- Opening Delimiter -
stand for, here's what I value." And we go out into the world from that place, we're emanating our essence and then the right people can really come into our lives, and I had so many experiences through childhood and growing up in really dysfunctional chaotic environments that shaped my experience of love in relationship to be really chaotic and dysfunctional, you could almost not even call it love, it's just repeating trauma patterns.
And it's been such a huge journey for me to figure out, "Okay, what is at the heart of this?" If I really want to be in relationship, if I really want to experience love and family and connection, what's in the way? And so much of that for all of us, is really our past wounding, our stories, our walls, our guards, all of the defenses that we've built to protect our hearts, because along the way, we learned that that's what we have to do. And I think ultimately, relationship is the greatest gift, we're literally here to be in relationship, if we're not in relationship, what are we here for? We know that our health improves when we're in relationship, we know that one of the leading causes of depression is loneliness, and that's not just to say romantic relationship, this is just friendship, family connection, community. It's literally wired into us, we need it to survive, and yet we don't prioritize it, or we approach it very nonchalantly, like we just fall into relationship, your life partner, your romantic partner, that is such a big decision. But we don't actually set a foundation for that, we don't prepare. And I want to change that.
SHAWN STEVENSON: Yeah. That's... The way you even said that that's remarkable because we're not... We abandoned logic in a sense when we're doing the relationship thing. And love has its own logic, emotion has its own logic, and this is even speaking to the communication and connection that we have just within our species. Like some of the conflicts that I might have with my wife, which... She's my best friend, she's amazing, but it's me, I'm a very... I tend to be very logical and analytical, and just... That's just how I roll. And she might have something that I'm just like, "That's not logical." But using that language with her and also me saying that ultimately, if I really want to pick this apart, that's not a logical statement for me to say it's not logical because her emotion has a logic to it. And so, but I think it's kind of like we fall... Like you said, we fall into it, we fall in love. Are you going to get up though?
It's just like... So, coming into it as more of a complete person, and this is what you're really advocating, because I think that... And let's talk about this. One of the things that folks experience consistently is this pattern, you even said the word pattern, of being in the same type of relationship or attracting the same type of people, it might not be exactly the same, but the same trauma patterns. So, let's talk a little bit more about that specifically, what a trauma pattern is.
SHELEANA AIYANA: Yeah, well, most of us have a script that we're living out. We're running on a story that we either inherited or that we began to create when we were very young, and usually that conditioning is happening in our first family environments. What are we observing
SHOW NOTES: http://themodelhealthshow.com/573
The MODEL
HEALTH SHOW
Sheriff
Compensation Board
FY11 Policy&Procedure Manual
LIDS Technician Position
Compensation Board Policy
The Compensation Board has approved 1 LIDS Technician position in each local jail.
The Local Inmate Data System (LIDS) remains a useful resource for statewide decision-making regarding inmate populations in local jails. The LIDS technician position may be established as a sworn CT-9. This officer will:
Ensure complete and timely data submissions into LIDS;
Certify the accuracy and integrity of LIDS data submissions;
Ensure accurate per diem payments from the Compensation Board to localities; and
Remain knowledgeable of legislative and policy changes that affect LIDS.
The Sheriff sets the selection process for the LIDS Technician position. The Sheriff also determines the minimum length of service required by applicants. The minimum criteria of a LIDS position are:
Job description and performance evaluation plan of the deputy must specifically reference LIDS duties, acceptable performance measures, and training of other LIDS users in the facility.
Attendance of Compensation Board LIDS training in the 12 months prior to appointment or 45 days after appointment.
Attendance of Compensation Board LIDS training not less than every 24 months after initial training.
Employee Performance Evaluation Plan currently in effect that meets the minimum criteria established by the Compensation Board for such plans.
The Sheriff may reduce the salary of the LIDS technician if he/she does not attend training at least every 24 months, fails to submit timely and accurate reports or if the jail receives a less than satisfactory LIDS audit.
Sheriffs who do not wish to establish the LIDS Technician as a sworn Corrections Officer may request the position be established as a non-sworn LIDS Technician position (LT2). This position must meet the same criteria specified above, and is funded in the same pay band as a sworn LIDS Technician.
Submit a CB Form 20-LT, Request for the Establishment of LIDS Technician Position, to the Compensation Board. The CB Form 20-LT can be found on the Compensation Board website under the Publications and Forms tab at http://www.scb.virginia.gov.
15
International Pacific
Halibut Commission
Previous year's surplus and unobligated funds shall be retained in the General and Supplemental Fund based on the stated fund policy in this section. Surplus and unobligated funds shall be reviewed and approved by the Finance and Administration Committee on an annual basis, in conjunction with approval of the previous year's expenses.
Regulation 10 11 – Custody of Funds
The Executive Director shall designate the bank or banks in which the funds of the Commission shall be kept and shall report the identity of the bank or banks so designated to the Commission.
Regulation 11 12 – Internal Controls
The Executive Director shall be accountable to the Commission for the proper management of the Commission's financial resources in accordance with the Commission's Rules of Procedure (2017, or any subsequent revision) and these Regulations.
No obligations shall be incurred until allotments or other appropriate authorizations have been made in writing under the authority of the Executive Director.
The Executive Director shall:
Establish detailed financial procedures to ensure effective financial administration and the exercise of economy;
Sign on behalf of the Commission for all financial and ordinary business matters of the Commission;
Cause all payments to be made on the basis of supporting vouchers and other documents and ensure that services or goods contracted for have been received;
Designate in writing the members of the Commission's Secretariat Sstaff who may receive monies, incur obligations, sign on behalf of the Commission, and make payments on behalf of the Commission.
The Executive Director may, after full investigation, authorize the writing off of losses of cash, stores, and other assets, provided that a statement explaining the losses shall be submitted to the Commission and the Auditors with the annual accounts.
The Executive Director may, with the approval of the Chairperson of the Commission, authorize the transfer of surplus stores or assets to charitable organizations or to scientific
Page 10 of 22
- Closing Delimiter -
WHAT YOU SHOULD DO: The required answer is the line with "The Executive Director may, with" plus every line after it to the end of the entries above, transcribed exactly.

TASK ANSWER:
The Executive Director may, with the approval of the Chairperson of the Commission, authorize the transfer of surplus stores or assets to charitable organizations or to scientific
Page 10 of 22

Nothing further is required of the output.